We must treat the internal combustion engine as a device of the Devil (although we don't believe he exists). We must protest against tourism, air transport, and, above all, the international cruise industry; cruising ticking every box in the sin section of the people's march to net zero and sustainability.
Being beastly to visitors is a good starting policy along this righteous green road. It is why hapless visitors, drinking their coffee in fashionable street cafes in Northern Europe, are being made to feel less welcome this year.
This handy manifesto might sum up the views of a militant minority in which climate fanatics are now plugging themselves into the perhaps understandable local reaction to a surfeit of tourists in popular places around the world. And in an age when so many people feel that they must protest about something – marching, screaming and shouting as if this will in some way enable them to achieve their deluded aims – the presence of cruise ships is increasingly aggregating all their vociferous objections.
To a certain extent, there must be a level of understanding about the feelings of locals at being swamped by great armies of visitors disgorged from giant cruise ships, which themselves can scarcely be said to enhance the harbour view. They block up the pavements, cause traffic jams with their excursion coaches, and individually spend very little compared to those who stay in hotels and eat in restaurants.
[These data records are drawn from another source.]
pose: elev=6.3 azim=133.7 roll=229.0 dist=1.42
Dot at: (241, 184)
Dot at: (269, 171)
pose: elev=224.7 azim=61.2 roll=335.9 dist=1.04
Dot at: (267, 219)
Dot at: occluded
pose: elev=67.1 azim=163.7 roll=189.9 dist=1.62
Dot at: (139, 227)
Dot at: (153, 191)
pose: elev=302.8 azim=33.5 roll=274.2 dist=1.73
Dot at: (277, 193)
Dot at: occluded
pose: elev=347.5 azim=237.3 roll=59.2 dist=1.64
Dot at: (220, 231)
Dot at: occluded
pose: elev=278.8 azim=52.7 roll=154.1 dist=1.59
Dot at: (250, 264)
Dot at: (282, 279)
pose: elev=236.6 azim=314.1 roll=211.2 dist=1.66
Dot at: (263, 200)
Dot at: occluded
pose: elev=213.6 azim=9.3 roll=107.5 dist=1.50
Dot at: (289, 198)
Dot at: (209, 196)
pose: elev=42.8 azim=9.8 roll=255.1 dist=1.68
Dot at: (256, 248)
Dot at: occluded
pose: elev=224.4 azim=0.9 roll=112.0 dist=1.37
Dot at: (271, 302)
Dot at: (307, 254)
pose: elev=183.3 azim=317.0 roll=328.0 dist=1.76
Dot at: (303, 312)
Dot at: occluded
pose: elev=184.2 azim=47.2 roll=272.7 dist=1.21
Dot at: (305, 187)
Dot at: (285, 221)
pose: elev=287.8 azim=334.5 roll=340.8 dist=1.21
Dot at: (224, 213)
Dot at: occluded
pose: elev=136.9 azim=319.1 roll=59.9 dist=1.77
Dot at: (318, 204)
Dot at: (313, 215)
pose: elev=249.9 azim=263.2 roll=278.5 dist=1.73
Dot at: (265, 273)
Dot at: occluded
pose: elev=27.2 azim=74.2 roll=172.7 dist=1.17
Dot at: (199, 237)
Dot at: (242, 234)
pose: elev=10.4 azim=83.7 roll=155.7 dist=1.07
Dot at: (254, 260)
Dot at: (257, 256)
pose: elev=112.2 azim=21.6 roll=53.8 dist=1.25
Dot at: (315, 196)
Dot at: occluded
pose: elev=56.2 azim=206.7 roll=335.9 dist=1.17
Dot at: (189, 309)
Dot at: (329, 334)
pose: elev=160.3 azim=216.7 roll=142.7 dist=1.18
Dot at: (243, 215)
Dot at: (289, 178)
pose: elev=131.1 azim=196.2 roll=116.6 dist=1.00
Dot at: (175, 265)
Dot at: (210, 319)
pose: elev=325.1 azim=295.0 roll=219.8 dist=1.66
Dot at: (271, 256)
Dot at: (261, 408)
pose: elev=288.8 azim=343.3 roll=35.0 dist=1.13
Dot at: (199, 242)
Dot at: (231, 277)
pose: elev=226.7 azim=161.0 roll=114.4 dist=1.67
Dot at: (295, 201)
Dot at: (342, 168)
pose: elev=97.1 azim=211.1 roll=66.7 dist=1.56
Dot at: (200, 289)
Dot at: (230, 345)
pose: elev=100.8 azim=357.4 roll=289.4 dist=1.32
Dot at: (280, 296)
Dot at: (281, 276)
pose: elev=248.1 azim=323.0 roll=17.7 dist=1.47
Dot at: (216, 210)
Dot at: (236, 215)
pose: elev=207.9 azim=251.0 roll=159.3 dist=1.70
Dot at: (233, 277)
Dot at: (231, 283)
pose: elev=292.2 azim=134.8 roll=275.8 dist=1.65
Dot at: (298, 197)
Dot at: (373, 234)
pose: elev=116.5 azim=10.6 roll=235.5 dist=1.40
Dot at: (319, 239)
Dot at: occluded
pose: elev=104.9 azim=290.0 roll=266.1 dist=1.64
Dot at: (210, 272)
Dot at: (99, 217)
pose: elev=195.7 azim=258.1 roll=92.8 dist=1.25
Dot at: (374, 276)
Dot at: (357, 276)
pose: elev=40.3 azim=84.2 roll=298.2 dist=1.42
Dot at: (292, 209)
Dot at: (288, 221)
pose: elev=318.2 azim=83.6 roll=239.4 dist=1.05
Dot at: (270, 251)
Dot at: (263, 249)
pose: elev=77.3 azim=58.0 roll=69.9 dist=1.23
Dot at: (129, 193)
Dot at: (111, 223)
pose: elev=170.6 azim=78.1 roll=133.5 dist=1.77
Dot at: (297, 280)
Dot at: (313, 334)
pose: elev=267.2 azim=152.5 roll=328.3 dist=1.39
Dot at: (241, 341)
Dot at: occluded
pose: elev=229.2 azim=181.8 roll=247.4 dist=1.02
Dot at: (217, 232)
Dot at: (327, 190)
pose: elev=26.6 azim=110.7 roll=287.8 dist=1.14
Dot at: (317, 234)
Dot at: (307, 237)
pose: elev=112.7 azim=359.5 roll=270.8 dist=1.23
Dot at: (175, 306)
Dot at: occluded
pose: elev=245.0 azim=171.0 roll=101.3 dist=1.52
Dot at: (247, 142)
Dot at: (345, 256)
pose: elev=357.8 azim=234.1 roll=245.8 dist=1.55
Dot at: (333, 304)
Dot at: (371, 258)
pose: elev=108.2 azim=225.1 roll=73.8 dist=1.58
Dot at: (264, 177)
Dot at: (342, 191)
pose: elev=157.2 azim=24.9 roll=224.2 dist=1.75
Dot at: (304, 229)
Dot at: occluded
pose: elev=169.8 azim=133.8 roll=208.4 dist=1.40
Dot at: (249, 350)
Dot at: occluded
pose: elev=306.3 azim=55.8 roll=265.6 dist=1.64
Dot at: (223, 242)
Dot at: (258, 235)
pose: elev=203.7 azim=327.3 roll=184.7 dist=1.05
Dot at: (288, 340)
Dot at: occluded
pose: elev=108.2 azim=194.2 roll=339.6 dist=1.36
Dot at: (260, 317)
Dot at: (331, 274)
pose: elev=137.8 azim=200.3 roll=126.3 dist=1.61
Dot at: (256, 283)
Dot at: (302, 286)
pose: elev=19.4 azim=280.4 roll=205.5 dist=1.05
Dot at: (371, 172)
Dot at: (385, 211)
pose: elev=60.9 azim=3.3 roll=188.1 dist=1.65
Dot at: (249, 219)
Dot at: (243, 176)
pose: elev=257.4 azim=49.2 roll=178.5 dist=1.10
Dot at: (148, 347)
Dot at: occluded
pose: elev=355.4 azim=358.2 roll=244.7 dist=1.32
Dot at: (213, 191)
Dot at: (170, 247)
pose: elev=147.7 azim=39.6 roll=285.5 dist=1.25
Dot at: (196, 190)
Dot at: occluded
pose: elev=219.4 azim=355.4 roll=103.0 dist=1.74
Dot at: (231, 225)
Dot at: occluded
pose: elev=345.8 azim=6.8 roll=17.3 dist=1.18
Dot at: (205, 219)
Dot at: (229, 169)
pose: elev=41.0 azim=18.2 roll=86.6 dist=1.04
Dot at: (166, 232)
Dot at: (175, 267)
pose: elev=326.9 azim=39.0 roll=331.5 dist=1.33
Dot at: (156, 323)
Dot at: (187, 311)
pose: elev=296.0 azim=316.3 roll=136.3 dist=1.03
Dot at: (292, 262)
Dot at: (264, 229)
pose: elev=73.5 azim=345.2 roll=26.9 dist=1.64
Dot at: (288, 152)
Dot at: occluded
They might be great for the finances of the port authority, and for proprietors of motor coach companies, but for those who must live in these places, the season may not be one for eager anticipation.
Thus, there is already some simmering discontent in many parts of the world, onto which the climate fanatics are willing and able to fasten, with their joyless hyperbole of environmental doom. To do them justice, the cruise companies have recognised the growing problem of over-tourism and are attempting to spread the burden, search out new destinations, and provide more attractions aboard their ships, so that the destinations become less of a marketing ploy. They are working hard to reduce their emissions, noise and general impact upon the places they visit, although it will never be enough for the more rabid fanatics whose general beliefs are encapsulated above.
In some respects, you might argue that such are the on-board attractions aboard the largest cruise ships, there is not much point in going anywhere and they could save a great deal of effort by offering a completely static holiday, like a giant multi-decked camp. Why would you ever want to go ashore, when such a range of spectacular adventures are available within a single, giant, hull?
Perhaps it could be moved with the seasons, to always be in more equable places where it was not raining or snowing, but a secure berth with a good supply of power and waste collection facilities would surely suffice. It would be a huge consumer of local produce, so it would be a net contributor to the local economy, without the negatives associated with mass tourism.
It would not even have to be in a particularly attractive part of the country, with nobody ever going ashore once they had boarded, so the economic advantages could be spread in a way that suits the "levelling up" agenda beloved of progressive political parties. The only trouble is that you could hardly call such a huge static attraction a "cruise" and it clearly would need some new terminology to be devised by the marketing folk.
Sadly, while it would tick so many boxes by answering current troubles, the climate fanatics would remain unsatisfied that by going nowhere, the planet is, in any way, being saved. My advice would be to keep eating the turnips.